Apart from recovery, it also has options to verify a backup - for instance restore it on a separate host in order to verify if the backup process works ok or not.
If you’d like to regularly keep an eye on the backups (and you would probably want to do this), ClusterControl has the ability to generate operational reports. The backup report helps you track executed backups, and informs if there were any issues while taking them.
Monitoring and trending
No deployment is production-ready without proper monitoring of the services. You want to make sure you will be alerted if some services become unavailable so you can take an action, investigate or start recovery procedures. Of course, you also want to have trending solution too. It can’t be stressed enough how important it is to have monitoring data for assessing the state of the infrastructure or for any investigation,either post-mortem or real-time monitoring of the state of services. Metrics are not equal in importance - if you are not very familiar with a particular database product, you most likely won’t know which are the most important metrics to collect and watch. Sure, you might be able to collect everything but when it comes to reviewing data, it’s hardly possible to go through hundreds of metrics per host - you need to know which of them you should focus on.

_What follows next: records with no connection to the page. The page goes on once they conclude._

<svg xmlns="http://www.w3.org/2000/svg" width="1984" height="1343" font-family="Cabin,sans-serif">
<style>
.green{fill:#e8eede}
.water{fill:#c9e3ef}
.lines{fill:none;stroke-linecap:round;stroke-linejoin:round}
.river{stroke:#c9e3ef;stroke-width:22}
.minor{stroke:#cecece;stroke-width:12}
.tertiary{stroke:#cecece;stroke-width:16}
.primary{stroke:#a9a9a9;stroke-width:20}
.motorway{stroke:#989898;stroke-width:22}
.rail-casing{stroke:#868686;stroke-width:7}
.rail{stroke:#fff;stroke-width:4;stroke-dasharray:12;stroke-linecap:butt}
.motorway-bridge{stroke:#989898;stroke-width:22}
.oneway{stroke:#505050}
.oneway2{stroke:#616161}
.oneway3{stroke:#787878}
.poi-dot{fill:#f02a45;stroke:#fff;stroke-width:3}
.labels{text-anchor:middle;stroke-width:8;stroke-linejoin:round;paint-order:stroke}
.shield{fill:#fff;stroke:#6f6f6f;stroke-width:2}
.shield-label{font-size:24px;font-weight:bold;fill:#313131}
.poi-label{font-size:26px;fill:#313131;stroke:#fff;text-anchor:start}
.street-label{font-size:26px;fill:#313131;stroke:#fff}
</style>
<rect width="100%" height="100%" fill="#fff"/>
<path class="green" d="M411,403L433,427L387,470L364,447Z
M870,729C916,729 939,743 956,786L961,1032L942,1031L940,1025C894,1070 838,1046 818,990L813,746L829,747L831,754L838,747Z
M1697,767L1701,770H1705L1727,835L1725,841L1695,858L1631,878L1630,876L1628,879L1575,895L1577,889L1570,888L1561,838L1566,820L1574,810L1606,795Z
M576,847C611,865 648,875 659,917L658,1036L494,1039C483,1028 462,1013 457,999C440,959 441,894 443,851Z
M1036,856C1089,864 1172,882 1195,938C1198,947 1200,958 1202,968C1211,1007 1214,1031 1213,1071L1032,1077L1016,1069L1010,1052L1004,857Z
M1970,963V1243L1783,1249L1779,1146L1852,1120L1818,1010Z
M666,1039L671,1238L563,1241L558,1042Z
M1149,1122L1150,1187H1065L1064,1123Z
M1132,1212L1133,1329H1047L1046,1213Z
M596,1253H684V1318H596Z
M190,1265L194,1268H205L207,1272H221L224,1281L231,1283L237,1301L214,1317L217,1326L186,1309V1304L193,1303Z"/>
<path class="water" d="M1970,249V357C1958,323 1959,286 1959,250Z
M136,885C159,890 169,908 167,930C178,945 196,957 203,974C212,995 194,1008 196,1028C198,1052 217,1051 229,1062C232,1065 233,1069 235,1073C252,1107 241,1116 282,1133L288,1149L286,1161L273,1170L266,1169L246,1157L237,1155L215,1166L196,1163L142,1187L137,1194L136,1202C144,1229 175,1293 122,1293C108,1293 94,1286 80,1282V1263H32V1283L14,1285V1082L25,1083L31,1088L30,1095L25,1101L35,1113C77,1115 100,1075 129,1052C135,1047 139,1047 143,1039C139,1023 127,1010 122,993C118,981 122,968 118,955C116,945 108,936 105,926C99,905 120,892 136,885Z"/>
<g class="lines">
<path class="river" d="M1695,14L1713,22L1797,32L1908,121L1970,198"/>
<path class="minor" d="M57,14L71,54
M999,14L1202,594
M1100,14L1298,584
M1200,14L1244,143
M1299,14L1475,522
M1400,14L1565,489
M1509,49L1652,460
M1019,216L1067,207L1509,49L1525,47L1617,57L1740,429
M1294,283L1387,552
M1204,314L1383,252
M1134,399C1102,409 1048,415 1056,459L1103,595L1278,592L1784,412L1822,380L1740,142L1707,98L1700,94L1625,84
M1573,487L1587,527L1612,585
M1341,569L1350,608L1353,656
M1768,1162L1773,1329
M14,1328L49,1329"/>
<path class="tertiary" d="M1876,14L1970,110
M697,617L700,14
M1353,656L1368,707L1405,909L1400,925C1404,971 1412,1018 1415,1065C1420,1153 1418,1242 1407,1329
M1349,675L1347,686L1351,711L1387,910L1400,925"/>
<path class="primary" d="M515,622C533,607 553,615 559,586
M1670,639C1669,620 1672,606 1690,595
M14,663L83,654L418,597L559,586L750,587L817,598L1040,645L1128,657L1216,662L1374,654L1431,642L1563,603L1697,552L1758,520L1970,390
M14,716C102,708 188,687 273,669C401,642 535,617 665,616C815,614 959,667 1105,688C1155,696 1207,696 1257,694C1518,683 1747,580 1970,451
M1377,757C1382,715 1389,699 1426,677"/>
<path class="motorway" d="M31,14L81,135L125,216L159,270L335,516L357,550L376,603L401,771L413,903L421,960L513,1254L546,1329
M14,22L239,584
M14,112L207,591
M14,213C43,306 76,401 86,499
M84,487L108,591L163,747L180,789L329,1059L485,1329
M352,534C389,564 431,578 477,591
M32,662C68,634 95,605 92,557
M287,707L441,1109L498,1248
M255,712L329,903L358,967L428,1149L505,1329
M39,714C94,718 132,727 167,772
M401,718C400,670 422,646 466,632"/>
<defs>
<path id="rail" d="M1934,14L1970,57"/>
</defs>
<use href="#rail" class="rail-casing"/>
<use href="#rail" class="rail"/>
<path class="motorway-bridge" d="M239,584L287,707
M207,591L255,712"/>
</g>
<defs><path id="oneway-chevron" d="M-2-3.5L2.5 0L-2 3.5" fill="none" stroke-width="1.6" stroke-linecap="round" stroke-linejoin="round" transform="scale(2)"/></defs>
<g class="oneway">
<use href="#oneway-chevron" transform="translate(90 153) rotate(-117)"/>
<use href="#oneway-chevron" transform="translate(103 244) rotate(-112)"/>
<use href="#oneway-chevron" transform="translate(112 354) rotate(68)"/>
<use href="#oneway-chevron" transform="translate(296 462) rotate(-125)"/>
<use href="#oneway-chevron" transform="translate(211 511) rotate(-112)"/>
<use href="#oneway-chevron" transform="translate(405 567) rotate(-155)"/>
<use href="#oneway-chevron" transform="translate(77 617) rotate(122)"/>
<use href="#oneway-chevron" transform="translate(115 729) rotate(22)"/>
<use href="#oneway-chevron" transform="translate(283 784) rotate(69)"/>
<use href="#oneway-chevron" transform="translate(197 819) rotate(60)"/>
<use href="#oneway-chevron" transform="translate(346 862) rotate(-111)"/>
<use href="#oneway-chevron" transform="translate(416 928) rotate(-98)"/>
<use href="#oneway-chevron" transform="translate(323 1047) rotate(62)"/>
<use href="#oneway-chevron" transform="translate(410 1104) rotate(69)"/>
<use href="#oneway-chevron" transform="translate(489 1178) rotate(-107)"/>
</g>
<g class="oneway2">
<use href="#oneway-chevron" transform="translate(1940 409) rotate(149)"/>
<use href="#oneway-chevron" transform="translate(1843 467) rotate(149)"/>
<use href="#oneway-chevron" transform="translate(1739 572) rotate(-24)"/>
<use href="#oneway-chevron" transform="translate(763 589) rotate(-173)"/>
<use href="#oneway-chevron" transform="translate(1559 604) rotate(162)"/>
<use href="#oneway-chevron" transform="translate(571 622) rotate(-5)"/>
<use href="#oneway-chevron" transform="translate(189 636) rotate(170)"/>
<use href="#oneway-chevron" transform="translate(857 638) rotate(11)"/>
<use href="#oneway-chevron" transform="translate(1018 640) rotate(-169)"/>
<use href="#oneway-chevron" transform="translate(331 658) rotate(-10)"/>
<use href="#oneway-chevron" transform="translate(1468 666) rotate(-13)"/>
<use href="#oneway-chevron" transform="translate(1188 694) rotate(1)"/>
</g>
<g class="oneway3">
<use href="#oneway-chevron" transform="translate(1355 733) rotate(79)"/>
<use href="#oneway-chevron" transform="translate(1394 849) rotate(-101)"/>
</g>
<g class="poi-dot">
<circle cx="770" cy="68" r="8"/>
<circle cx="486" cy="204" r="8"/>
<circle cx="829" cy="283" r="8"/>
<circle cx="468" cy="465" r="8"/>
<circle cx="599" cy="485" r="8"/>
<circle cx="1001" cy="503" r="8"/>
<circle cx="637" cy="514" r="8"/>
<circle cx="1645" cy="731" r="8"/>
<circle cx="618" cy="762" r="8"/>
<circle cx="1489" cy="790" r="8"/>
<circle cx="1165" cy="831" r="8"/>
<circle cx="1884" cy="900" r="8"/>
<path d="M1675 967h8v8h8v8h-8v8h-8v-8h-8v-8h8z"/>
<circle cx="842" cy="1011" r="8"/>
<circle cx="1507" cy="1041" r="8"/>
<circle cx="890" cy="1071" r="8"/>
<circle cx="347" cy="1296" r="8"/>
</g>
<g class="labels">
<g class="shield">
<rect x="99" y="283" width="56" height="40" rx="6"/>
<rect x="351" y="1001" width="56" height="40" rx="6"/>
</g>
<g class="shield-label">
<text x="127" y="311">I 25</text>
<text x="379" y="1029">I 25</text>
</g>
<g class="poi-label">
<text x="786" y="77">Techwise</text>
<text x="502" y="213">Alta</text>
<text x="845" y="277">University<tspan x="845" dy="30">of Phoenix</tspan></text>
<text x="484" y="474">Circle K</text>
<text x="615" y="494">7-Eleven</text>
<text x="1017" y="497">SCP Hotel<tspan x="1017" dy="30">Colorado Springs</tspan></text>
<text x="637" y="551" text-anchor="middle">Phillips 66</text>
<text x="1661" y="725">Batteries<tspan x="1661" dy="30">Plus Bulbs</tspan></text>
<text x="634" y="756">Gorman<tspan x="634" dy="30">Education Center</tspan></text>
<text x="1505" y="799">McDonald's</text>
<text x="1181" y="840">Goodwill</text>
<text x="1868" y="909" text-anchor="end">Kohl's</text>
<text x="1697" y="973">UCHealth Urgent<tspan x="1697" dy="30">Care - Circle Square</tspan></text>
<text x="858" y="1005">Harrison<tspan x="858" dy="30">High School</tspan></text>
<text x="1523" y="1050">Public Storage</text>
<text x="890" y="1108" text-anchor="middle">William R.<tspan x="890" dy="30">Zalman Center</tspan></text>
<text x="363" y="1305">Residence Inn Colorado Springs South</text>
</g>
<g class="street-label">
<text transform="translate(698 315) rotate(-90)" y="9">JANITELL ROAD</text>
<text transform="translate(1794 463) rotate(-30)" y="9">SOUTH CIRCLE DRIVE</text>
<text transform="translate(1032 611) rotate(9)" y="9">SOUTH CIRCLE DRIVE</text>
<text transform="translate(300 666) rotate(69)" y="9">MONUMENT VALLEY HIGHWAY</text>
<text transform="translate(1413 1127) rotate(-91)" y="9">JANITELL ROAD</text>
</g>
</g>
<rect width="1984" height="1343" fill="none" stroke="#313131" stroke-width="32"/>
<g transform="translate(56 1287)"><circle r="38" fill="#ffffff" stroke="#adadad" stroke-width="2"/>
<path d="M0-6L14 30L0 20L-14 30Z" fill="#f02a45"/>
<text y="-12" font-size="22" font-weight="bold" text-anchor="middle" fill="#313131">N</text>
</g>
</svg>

The open source world is full of tools designed to monitor and collect metrics from different databases - most of them would require you to integrate them with your overall monitoring infrastructure, chatops platform or oncall support tools (like PagerDuty). It might also be required to install and integrate multiple components - storage (some sort of time-series database), presentation layer and data collection tools.
ClusterControl is a bit of a different approach, as it is one single product with real-time monitoring, trending, and dashboards that show the most important details. Database advisors, which can be anything from simple configuration advice, warning on thresholds or more complex rules for predictions, would generally produce comprehensive recommendations.
Ability to scale-up
Databases tend to grow in size, and it is not unlikely that it would grow in terms of transaction volumes or number of users. The ability to scale out or up can be critical for production. Even if you do a great job in estimating your hardware requirements at the start of the product lifecycle, you will probably have to handle a growth phase - as long as your product is successful, that is (but that’s what we all plan for, right?). You have to have the means to easily scale-up your infrastructure to cope with incoming load. For stateless services like webservers, this is fairly easy - you just need to provision more instances using the latest production image or code from your version control tool. For stateful services like databases, it’s more tricky. You have to provision new instances using your current production data, set up replication or some form of clustering between the current and the new instances. This can be a complex process and to get it right, you need to have more in-depth knowledge of the clustering or replication model chosen.
ClusterControl, as the name suggests, provides extensive support for building out clustered or replicated database setups. The methods used are battle tested through thousands of deployments. It comes with a Command Line Interface (CLI) so it can be easily integrated with configuration management systems. Please keep it in mind, though, that you might not want to make changes to your pool of databases too often - provisioning of a new instance takes time and adds some overhead in existing databases. Therefore you may want to stay on a “over-provisioned” side a little bit so you will have some time to spin up new instance before your cluster gets overloaded.
All in all, there are several steps you still have to take after initial deployment, to make sure your environment is ready for production. With the right tools, it is much easier to get there.